Extracted data entries:
------------------------------------

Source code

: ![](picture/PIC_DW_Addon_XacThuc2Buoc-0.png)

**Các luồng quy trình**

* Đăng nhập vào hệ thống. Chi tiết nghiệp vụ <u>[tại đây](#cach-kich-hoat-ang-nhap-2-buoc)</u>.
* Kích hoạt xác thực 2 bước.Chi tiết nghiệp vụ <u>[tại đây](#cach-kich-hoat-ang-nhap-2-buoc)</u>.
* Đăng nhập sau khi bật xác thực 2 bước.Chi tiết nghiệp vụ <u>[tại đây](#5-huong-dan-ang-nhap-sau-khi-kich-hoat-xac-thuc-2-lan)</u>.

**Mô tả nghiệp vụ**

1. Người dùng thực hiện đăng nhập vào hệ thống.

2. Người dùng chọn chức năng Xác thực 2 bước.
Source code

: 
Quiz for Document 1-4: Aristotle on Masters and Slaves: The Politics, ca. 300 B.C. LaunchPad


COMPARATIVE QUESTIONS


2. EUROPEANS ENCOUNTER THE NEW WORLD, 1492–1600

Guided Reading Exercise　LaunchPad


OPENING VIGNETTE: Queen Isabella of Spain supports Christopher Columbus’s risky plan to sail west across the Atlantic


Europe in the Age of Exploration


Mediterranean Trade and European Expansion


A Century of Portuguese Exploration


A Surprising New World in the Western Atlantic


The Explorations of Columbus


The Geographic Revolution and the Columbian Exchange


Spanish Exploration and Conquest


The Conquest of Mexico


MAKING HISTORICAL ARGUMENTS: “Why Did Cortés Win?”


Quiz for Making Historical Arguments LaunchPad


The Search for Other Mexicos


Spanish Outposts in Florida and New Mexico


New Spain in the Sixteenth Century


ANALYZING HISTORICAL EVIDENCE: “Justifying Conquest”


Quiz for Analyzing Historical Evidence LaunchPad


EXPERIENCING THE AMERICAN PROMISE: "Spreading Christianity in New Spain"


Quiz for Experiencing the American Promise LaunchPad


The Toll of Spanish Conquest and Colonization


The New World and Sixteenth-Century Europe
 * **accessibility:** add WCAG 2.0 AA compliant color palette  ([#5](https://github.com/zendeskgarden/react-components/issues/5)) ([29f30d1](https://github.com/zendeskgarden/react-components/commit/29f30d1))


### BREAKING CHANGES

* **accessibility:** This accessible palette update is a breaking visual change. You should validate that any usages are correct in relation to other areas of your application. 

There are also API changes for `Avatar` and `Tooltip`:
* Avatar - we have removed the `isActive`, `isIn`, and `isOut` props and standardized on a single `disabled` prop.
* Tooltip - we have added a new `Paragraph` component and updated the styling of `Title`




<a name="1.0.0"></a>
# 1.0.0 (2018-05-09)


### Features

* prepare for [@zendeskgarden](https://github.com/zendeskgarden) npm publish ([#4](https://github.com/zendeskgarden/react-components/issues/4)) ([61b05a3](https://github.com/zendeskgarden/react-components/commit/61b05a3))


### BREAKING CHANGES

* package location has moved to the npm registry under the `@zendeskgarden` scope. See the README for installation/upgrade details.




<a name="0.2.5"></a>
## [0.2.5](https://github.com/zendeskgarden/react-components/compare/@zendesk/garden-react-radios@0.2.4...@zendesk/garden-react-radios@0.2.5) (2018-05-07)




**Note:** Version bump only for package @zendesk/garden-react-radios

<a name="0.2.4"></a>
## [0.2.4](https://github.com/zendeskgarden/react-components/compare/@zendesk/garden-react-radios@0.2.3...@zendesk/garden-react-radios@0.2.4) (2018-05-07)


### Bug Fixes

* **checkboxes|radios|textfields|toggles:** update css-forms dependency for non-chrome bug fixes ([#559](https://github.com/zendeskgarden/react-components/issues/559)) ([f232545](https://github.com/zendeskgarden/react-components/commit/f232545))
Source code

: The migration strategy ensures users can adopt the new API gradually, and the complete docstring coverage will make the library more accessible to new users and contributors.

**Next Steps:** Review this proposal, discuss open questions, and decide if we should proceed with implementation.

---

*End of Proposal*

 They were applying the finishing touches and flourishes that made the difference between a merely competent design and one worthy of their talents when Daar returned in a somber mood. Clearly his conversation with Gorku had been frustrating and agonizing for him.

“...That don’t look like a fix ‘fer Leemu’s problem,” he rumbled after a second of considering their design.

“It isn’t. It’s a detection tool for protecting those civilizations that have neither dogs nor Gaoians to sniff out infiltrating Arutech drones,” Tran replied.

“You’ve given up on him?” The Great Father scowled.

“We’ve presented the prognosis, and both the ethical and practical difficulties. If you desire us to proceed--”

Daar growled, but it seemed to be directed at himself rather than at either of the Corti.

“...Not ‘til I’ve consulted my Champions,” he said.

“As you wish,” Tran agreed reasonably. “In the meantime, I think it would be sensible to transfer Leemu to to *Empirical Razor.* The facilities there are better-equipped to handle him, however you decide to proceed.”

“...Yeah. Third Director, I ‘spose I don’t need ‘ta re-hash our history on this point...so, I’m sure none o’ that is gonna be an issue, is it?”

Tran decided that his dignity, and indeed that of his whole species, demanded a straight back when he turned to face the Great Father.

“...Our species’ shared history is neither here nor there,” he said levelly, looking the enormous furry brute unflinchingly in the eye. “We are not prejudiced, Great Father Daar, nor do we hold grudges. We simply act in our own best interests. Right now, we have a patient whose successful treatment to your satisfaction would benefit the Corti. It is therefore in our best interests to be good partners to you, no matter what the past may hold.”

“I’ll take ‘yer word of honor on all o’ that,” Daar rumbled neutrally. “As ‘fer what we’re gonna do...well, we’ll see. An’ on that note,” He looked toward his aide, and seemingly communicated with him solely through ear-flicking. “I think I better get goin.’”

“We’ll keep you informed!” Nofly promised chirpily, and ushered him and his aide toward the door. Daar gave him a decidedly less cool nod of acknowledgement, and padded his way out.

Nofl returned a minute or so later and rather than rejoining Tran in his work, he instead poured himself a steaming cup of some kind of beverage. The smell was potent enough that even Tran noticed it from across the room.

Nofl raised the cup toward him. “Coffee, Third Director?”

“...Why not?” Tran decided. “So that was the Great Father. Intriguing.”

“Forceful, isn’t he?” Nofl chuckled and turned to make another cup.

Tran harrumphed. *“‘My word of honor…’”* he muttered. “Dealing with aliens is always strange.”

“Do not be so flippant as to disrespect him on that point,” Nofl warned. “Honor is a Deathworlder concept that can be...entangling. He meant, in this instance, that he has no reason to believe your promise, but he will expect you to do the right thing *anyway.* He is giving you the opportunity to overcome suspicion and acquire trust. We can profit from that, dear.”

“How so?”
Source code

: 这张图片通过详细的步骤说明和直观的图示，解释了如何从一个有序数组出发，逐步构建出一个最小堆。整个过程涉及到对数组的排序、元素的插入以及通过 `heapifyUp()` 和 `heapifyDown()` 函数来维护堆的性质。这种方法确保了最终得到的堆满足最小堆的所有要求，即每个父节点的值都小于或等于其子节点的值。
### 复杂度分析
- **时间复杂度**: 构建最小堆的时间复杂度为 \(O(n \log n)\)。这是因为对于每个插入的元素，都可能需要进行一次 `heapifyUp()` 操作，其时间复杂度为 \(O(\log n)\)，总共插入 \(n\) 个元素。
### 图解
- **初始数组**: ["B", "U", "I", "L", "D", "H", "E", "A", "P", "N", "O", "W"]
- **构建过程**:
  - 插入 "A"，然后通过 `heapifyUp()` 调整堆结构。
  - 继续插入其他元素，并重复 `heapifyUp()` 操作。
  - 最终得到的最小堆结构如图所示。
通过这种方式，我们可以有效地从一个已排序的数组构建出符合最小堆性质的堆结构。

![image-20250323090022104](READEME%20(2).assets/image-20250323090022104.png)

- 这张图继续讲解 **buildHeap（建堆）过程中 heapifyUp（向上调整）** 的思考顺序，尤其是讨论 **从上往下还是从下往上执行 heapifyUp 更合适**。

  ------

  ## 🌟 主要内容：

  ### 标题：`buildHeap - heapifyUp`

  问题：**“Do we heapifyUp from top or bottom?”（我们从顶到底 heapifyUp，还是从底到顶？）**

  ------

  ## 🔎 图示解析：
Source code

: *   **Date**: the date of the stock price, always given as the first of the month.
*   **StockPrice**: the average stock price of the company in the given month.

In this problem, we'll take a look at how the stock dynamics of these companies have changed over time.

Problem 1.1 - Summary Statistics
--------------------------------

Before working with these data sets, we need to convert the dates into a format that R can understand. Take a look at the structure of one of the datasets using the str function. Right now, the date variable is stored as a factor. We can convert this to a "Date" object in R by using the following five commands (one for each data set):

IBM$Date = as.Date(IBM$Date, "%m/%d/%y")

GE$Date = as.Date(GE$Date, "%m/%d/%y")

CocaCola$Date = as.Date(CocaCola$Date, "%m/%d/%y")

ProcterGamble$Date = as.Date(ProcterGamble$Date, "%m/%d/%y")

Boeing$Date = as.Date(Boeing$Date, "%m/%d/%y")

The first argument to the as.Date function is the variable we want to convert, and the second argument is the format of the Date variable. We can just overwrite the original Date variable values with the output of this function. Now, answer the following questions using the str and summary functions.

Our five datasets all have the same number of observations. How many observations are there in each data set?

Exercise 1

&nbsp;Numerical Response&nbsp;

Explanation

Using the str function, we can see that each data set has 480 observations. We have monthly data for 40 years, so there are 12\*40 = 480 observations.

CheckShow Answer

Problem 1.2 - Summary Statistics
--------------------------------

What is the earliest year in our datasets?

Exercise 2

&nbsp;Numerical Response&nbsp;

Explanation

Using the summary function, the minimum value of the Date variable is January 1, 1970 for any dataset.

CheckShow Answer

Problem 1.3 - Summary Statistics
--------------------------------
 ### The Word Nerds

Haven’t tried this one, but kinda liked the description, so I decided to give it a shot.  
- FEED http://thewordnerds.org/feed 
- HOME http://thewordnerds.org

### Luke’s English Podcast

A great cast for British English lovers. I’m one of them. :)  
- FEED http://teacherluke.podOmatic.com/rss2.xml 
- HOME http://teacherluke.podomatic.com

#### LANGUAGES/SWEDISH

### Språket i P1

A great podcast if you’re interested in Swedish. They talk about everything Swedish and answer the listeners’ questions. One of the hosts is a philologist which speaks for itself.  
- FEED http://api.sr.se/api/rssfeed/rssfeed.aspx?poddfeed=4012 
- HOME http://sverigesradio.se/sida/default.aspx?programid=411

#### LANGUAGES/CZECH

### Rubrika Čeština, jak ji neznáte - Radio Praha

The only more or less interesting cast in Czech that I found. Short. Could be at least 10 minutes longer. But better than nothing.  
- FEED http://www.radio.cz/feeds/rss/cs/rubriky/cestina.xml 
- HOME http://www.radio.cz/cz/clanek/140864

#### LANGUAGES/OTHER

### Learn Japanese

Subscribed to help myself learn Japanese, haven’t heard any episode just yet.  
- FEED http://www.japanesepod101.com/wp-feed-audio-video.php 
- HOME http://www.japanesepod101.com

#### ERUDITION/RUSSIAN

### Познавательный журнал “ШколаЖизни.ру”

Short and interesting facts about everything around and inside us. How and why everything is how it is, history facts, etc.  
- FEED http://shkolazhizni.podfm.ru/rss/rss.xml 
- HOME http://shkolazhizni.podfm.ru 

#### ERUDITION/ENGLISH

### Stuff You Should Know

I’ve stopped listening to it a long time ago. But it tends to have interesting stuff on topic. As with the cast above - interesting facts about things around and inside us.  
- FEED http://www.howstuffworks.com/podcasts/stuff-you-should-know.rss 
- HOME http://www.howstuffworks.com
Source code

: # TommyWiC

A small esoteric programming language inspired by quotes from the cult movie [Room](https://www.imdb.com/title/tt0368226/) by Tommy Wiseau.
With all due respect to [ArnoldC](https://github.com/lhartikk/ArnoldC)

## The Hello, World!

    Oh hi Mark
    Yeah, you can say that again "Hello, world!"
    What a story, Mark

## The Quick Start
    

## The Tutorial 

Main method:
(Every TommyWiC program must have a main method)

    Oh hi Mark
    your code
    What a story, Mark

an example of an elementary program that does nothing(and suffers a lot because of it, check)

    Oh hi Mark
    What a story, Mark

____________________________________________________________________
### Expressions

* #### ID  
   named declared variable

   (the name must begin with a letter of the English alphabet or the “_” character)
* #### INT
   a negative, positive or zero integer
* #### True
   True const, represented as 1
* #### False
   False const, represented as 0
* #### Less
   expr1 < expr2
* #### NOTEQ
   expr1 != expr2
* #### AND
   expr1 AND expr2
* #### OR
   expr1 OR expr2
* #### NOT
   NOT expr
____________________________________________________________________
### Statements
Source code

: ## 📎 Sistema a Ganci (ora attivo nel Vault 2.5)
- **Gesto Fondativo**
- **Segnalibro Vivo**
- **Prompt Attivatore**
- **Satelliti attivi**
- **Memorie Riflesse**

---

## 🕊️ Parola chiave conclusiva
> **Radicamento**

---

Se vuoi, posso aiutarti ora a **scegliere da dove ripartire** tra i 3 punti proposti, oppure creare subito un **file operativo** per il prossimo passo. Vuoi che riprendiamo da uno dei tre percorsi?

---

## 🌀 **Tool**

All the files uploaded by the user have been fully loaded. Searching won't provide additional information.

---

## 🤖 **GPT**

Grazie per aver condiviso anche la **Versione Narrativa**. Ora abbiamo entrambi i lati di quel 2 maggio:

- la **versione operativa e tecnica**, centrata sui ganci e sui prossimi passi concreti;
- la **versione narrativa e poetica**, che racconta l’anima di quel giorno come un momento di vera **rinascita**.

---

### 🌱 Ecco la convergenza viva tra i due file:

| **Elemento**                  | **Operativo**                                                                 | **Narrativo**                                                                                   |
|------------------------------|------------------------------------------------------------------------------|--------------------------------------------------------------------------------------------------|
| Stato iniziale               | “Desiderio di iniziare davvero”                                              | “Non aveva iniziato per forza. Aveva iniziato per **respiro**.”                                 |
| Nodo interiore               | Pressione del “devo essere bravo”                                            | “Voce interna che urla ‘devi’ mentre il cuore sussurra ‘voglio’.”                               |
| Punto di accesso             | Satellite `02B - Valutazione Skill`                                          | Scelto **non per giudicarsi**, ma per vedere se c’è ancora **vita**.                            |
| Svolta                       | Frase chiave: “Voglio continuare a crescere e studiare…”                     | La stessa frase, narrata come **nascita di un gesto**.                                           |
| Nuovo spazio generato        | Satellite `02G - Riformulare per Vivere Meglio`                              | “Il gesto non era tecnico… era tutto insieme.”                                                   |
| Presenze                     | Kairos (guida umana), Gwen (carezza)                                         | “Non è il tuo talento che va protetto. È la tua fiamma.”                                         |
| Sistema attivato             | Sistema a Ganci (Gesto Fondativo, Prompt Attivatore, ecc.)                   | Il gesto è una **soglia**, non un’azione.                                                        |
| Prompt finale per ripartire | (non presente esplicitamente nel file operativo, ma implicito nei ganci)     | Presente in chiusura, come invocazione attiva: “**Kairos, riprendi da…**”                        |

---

------------------------------------

What is required |
Give back the opening line of the records above and every line after it, up to and including the one with "Guided Reading Exercise　LaunchPad", unchanged.

Solved problem |
Source code

: ![](picture/PIC_DW_Addon_XacThuc2Buoc-0.png)

**Các luồng quy trình**

* Đăng nhập vào hệ thống. Chi tiết nghiệp vụ <u>[tại đây](#cach-kich-hoat-ang-nhap-2-buoc)</u>.
* Kích hoạt xác thực 2 bước.Chi tiết nghiệp vụ <u>[tại đây](#cach-kich-hoat-ang-nhap-2-buoc)</u>.
* Đăng nhập sau khi bật xác thực 2 bước.Chi tiết nghiệp vụ <u>[tại đây](#5-huong-dan-ang-nhap-sau-khi-kich-hoat-xac-thuc-2-lan)</u>.

**Mô tả nghiệp vụ**

1. Người dùng thực hiện đăng nhập vào hệ thống.

2. Người dùng chọn chức năng Xác thực 2 bước.
Source code

: 
Quiz for Document 1-4: Aristotle on Masters and Slaves: The Politics, ca. 300 B.C. LaunchPad


COMPARATIVE QUESTIONS


2. EUROPEANS ENCOUNTER THE NEW WORLD, 1492–1600

Guided Reading Exercise　LaunchPad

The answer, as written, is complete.